#### Task data ####

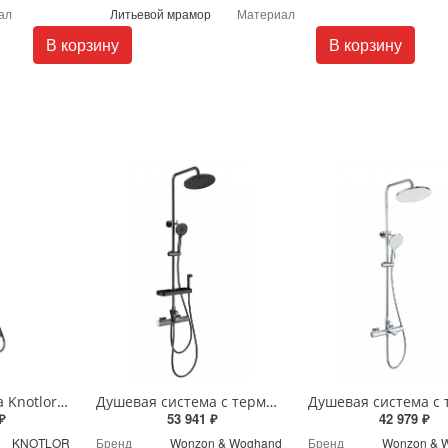
ал
Литьевой мрамор
Материал
В корзину
В корзину
Душевая система Knotlor MUSE KN-62/GM вороненая сталь
Душевая система с термостатом Wonzon & Woghand WW-C3017-A1-BGG темный графит
₽
53 941 ₽
42 979 ₽
KNOTLOR
Бренд
Wonzon & Woghand
Бренд
Wonzon & 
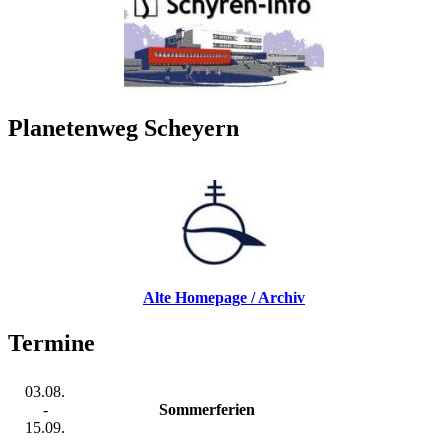
Planetenweg Scheyern
Alte Homepage / Archiv
Termine
03.08.
-
Sommerferien
15.09.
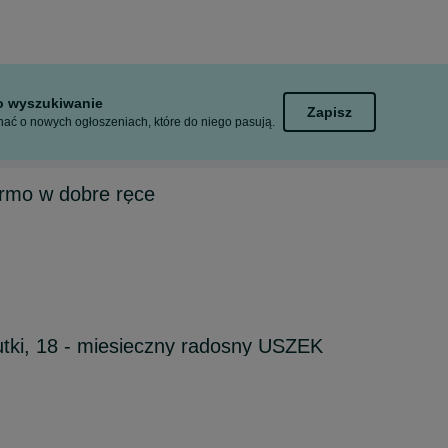
to wyszukiwanie
Zapisz
ać o nowych ogłoszeniach, które do niego pasują.
rmo w dobre ręce
utki, 18 - miesieczny radosny USZEK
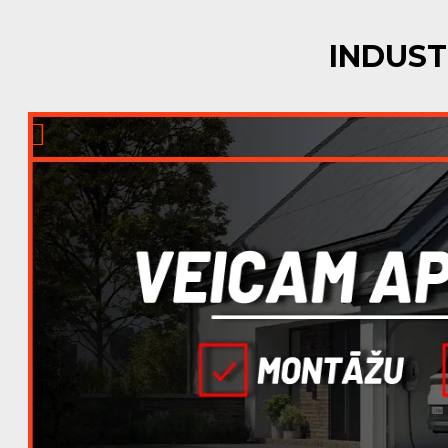
INDUST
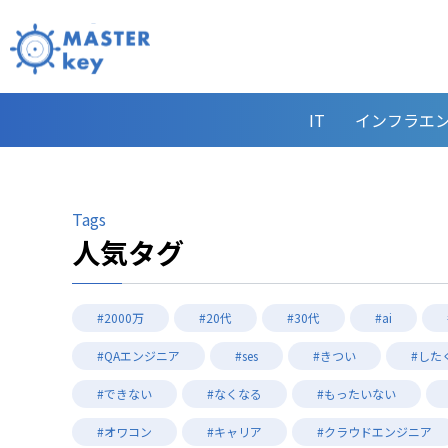
IT
インフラエ
Tags
人気タグ
#2000万
#20代
#30代
#ai
#QAエンジニア
#ses
#きつい
#した
#できない
#なくなる
#もったいない
#オワコン
#キャリア
#クラウドエンジニア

####

Copy out every line of text from all the entries above, word for word and in the same order. Leave the pictures out of your answer.

ал
Литьевой мрамор
Материал
В корзину
В корзину
Душевая система Knotlor MUSE KN-62/GM вороненая сталь
Душевая система с термостатом Wonzon & Woghand WW-C3017-A1-BGG темный графит
₽
53 941 ₽
42 979 ₽
KNOTLOR
Бренд
Wonzon & Woghand
Бренд
Wonzon & 
Planetenweg Scheyern
Alte Homepage / Archiv
Termine
03.08.
-
Sommerferien
15.09.
to wyszukiwanie
Zapisz
ać o nowych ogłoszeniach, które do niego pasują.
rmo w dobre ręce
utki, 18 - miesieczny radosny USZEK
INDUST
IT
インフラエ
Tags
人気タグ
#2000万
#20代
#30代
#ai
#QAエンジニア
#ses
#きつい
#した
#できない
#なくなる
#もったいない
#オワコン
#キャリア
#クラウドエンジニア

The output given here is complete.